Monday, June 2, 2008

All we need is love!


Almost two years ago (22 months ago today to be exact), a tiny little baby girl was born in Grapevine, TX. She weighed 7 pounds, 5 ounces when she came into this world, about 12 days early. The doctor placed her in my arms just seconds after delivery, and I looked down at this naked, beautiful baby girl. I had carried her in my belly for the prior nine months, dutifully providing for her every need while she was wrapped in my warm embrace of my body. My heart swelled with love as I cradled her in my arms and looked down at her tiny little face. Our family had grown by one and at that moment, it seemed that all we needed was each other.

Apparently I was wrong…

Two pack-n-plays, a changing pad, a bassinet, two bouncy seats, a swing, a boppy pillow, several activity/play mats, two mobiles, a CD player that attaches to the crib, an exer-saucer, stacks of burp cloths, bags of blankets, boxes full of bottles and pacifiers, 5 bins teeny tiny clothes combined with itty bitty socks and booties, and toys, toys, toys. All of these things were definitely needed during those first few months (ok, pretty much the first year) of Sophia’s life. It is also the pile of stuff that had accumulated in her closet and bedroom over the past 10 months.

Last night I pulled EVERTHING out of her closet and piled it on the bed in the guest room to sort through after she went to bed. I also cleaned out three dresser drawers full of clothes and socks that she had outgrown (with no room left on the bed, they were thrown on the floor in the hallway).
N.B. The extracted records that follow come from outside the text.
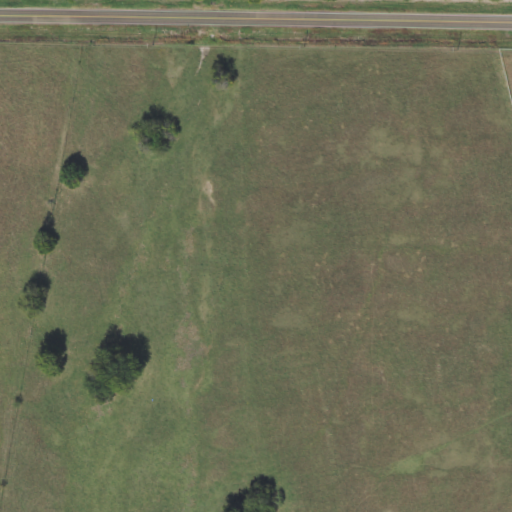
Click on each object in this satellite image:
road: (256, 12)
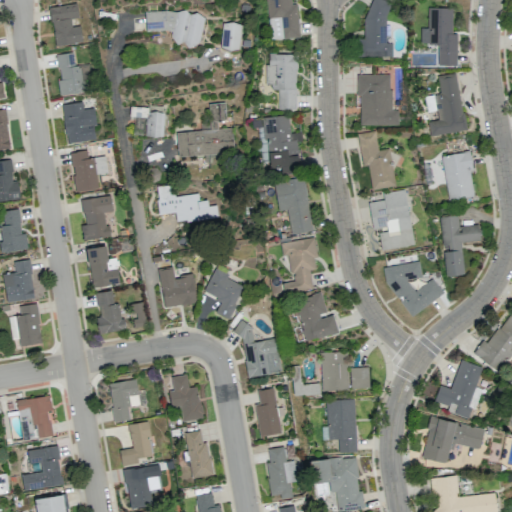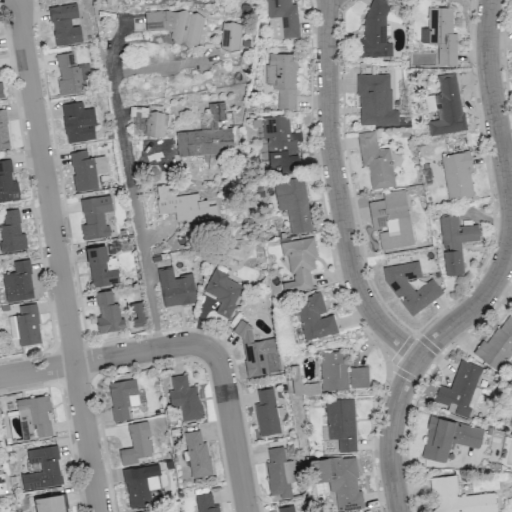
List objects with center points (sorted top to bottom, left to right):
building: (281, 19)
building: (64, 24)
building: (177, 25)
building: (374, 31)
building: (440, 34)
building: (230, 35)
road: (163, 68)
building: (70, 75)
building: (282, 78)
building: (375, 100)
building: (445, 106)
building: (150, 120)
building: (78, 122)
building: (207, 135)
building: (276, 144)
building: (375, 161)
building: (85, 170)
building: (457, 175)
road: (337, 191)
road: (133, 194)
building: (293, 203)
building: (180, 204)
building: (94, 216)
building: (391, 220)
building: (11, 230)
building: (454, 242)
road: (57, 256)
building: (298, 263)
building: (101, 267)
road: (501, 275)
building: (18, 282)
building: (410, 286)
building: (175, 288)
building: (222, 291)
building: (107, 313)
building: (138, 313)
building: (314, 317)
building: (27, 325)
building: (497, 345)
building: (257, 353)
road: (104, 358)
building: (333, 370)
building: (358, 377)
building: (460, 390)
building: (184, 397)
building: (122, 398)
building: (266, 412)
building: (37, 413)
building: (341, 423)
road: (232, 428)
building: (447, 437)
building: (136, 444)
building: (197, 454)
building: (42, 468)
building: (279, 472)
building: (339, 480)
building: (139, 484)
building: (457, 497)
building: (49, 503)
building: (205, 503)
building: (286, 509)
building: (141, 511)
Dresses still hung in her closet that she had last worn when she was three months old. I did not have the heart to put them away last year; I needed more time and distance to let go of my baby girl’s clothes. I STILL have two more drawers to attack, which are filled with outgrown shoes and a multitude of infant hats. We have hats to match almost every outfit from 0 to 6 months old. I also filled a small storage bin with keepsakes of her first year that had been stuffed in one of her dresser drawers. A newspaper clipping announcing her birth, a folder containing all the paperwork from the hospital, a tiny white bible that she received from her church dedication, and several cards from her first birthday. All of these things are now stored away in pink plastic, a reminder of her first year of life.

Trey was keeping Sophia occupied while I cleaned out her room. After I had completely emptied the closet of toys, old clothes, shoes, and general piles of stuff - she came running in to play. As she opened the door to her closet and noticed her toys were missing, I heard her gasp. She turned around slowly, with a solemn look on her face. “No, No, No, Mommy” she said as she shook her head back and forth and wagged her little pointer finger in the air. I don't know if she was scolding me for cleaning, waiting so long to clean, or because she found two empty hangers on the floor (I assure you they were plastic hangers). I felt so sad that she thought I took her toys away, but her disappointment faded fast as she found her Easter basket that had been stored in the guest room. She squealed with the same excitement as Easter morning when she saw those plastic eggs in that pink bunny basket.

With Trey’s help, we managed to store away most of Sophia’s outgrown baby stuff in the guest room closet. Last year this would have made me sad, putting away her baby things when those memories were still so fresh and near to my heart. Now I am just too busy chasing Sophia around the house that I don’t have time to be sad. I live in the excited world of a busy, fast growing toddler and seeing the world through her eyes has been a blessing.